Energy management of complex buildings is a set of mutually connected energy branches (energy processes and installations) the aim of which is the production, transport, and distribution of energy carriers to consumers (e.g. office rooms and garages). Due to these connections, the energy management treated as a whole is characterized by features not displayed by particular energy branches considered separately [5]. Therefore, energy management of complex buildings can be considered as a system from the viewpoint of the oldest definition of system formulated by Aristotle [7].

Supply of Heat, Cogeneration, and Trigeneration

Complex buildings belong to the municipal sector of the domestic economy, whose share in the demand for final energy carriers is considerable. The demand for final energy carriers (electricity and heat) can be covered by centralized supplies or distributed energy systems and also by both of them jointly.

Large Energy Systems

Complex buildings belong to large energy systems, which are continuously developing artificial systems with a hierarchical structure. The chief system in the hierarchy is the domestic energy system divided into five subsystems, four of which (solid fuels, liquid fuels, gaseous, and electro-energy systems) comprise the whole country and the fifth one—the thermal energy system—is a set of municipal, industrial-municipal, and industrial systems of feeding heat carriers (hot water and steam). The subsystem of transporting and transmission of primary and final energy carriers is the next stage in the hierarchical structure. Lower stages are centers of the supply of final energy carriers. A still lower stage comprises the consumers of final energy, among them complex buildings.

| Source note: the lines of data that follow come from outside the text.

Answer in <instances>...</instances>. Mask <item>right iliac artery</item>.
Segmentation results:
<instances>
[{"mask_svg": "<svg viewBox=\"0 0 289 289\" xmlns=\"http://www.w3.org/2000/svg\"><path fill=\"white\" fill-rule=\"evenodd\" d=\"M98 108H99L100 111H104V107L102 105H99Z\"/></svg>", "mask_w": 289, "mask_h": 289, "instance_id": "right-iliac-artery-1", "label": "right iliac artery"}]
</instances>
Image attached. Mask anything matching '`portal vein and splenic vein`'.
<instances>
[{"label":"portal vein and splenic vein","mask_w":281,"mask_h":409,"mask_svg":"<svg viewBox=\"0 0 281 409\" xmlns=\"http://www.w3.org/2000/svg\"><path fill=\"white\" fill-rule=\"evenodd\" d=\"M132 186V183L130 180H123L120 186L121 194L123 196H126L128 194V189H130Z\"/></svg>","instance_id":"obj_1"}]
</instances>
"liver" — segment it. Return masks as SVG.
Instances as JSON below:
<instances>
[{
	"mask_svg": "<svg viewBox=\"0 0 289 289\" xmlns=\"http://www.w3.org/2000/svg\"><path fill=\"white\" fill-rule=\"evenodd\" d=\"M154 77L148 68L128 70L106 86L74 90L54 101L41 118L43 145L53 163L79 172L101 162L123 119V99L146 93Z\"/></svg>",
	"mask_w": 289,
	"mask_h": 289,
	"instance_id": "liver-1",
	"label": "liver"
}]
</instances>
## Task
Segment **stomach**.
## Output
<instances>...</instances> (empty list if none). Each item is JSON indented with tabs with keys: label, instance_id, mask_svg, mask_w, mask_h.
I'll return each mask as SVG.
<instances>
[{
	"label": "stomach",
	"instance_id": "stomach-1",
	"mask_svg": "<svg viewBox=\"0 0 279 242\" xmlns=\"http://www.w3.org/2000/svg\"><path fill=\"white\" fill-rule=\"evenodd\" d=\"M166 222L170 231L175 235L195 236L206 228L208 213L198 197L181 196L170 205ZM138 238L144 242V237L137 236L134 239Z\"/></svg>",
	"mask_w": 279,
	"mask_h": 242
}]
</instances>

Systems Analysis of the Exploitation of Energy Management in Complex Buildings: Examples of Applications

Chapter 7 is devoted to practical applications of the mathematical models described in the previous chapter. The analysis in this chapter concerns a typical office building situated in Warsaw. The subsystem of consumers comprises office rooms, auxiliary rooms, garages, and standard equipment of the building. Six kinds of energy carriers are produced in the energy subsystem, viz., the cooling agent, hot process water with a temperature of 85/55 and 60/45 °C, hot tap water, air from the air-conditioning unit, and ventilation air for the garages. Electricity, heat, natural gas, and drinking water are supplied entirely from outside. The annual energy balance has been set up according to the input–output model of direct energy consumption. The balance of cumulative energy consumption has been struck based on the values of the indices of cumulative energy consumption of supplies from outside. The share of office rooms in the total cumulative energy consumption of the office building under consideration amounts to about two thirds. Cumulative energy consumption is dominated by electricity, which exceeds 75 % of the total. The share of cumulative energy consumption which changes the heat from the heating plant amounts to about 20 %. The analysis of cumulative emissions concerns NOx and CO2. The input data are indices of cumulative emissions charging the supplies from outside. In the case of both NOx and CO2 emissions, office rooms dominate (accounting for more than 50 % of those emissions). The analysis of thermo-ecological costs, like the analyses of cumulative energy consumption and cumulative emissions, is based on the principle of weak connections and denotes that office rooms also account for more than 50 % of those costs, and electricity and heat supplied from outside amount to about 96 % of the thermo-ecological cost of the analysed office building (68.4 of electricity and 27.6 % of heat from the heating plant).